Monday, May 21, 2012

Why Such Urgency?


It seems a little out of the norm for protocol regarding routine passport applications to include both a cover letter and further letter of explanation. What was behind the letters and additional references for William H. Crago’s passport request?

For one thing, the application itself reminds us of his foreign-born status. Will Crago was born, not in the United States, but in New Harrington, Durham County, England. A while  after the date of his birth—“on or about the 3rd day of December, 1879”—Will’s father, John Crago, herded the family aboard the “fastest liner on the Atlantic” and headed for America. They traveled on the ss City of Berlin from Liverpool some time in April, 1881, settling shortly thereafter in Iron Mountain, Michigan. The family eventually attended to the legalities of the naturalization process before the Circuit Court of Dickinson County, at Iron Mountain, Michigan, becoming citizens on April 6, 1892.

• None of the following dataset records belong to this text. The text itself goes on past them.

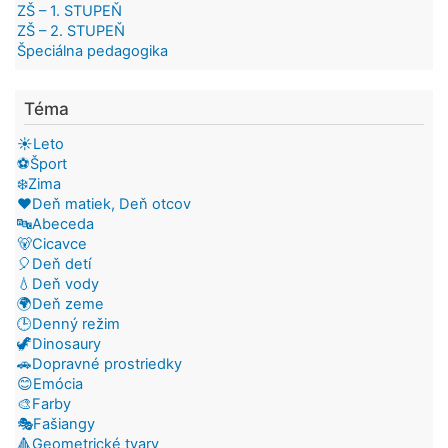
ZŠ – 1. STUPEŇ
ZŠ – 2. STUPEŇ
Špeciálna pedagogika
Téma
☀️Leto
⚽Šport
❄️Zima
❤️Deň matiek, Deň otcov
🔤Abeceda
🐻Cicavce
🎈Deň detí
💧Deň vody
🌍Deň zeme
🕒Denný režim
🦖Dinosaury
🚗Dopravné prostriedky
😊Emócia
🎨Farby
🎭Fašiangy
🔺Geometrické tvary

On the passport application, Will Crago declared his permanent residence to be Duluth, Minnesota. He reported himself to be a mining engineer, and listed his intended destinations to be the Union of South Africa, en route to “Congo Belge Africa.” The accompanying letter from his potential employer, as we saw yesterday, explained that his services were needed to consult on the use of specific American-made equipment for an international company engaged in “supplying copper to Ministry of Munitions of the British Government.”

I don’t know how tedious the governmental bureaucratic red tape was during the year of 1917, but Will’s application, filed November 24, indicated his intent to depart New York by the “latter part of December, 1917,” about a month away. Perhaps that explains the inclusion of the officious documentation by the intermediaries for the Union Miniere du Haut Katanga.

There is, of course, more to the explanation than that. Taking a look at the date—as well as the broad clue dropped by the mining company regarding the “Ministry of Munitions”—reminds us of the bigger picture of world events at the time. Though seemingly disorganized in its readiness to do so, the United States had finally declared its intention to enter the foray of the Great War barely seven months earlier, on April 6, 1917. William Crago’s presence at the remote site of these copper mines essentially  assisted the war effort through the British government’s contract with this mining organization. It was in someone’s interest to see that the State Department of the United States understood how to cut through any potential red tape in the process.


Photograph: The ss City of Berlin, circa 1898; courtesy Wikipedia; in the public domain.



1 comment:

  1. In roughly a year from this date, the "great war" would be over - but at the time, the news from the front must have been pretty grim.

    http://www.history-timelines.org.uk/events-timelines/17-timeline-of-ww1.htm has a timeline - for the war.

    Belgium as a nation must have been in shambles in 1917. Flanders and Ypres were battlefields in Belgium.